The 2000 release of Brookins -- who is back in jail now on charges of shooting the two officers, both of whom survived -- might never have occurred if the jail had a computer connection with the courts.

"We do not communicate [directly] with each other," Lightfoot said.

Under a long-standing arrangement, incarceration instructions from judges are communicated to records clerks at the jail on a one-page form that sheriff's deputies hand deliver.

Brookins was released from the jail on June 19, 2000, even though a Common Pleas judge had sentenced him to a long state-prison term two weeks earlier. Jail officials claim they didn't receive the form with the sentencing information until June 21, 2000, two days after they had set Brookins free.

The $500,000 or so needed for a fiber-optic computer connection will come from proceeds from the jail's commissary. A total of 27 percent of commissary sales, which amounts to about $500,000 a year, goes into a prisoner-welfare fund that Lightfoot intends to tap for the computer project.

Lightfoot did not offer a timeline for establishing the fiber-optic link, which likely remains several months away.

Lightfoot warned, however, that improper releases may still occur.

"Even if you have the perfect system, errors will happen," he said.

County Chief Executive Jim Roddey has appointed a task force to study how to prevent the inadvertent release of inmates and to determine the extent of the problem.

The task force, chaired by Thomas W. Corbett Jr., former state attorney general and U.S. attorney for the Western District of Pennsylvania, will present its findings and recommendations to the Jail Oversight Board within 45 days.

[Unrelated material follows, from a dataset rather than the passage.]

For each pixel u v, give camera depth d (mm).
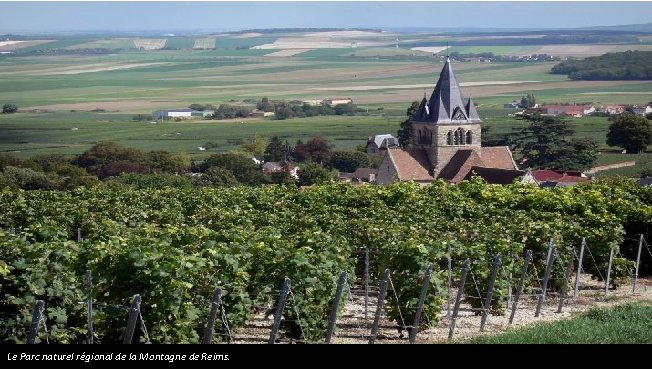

In agreeing with Lightfoot that improper releases do not occur frequently, Common Pleas Judge Jeffrey Manning said yesterday, "In 14 years on the bench, I've never had someone erroneously released."

But Manning, a member of the oversight board, said he can recall numerous occasions when he has authorized the immediate release of inmates, only to find out that they remain behind bars several days later. That, too, appears to stem from a communication breakdown between the jail and the courts.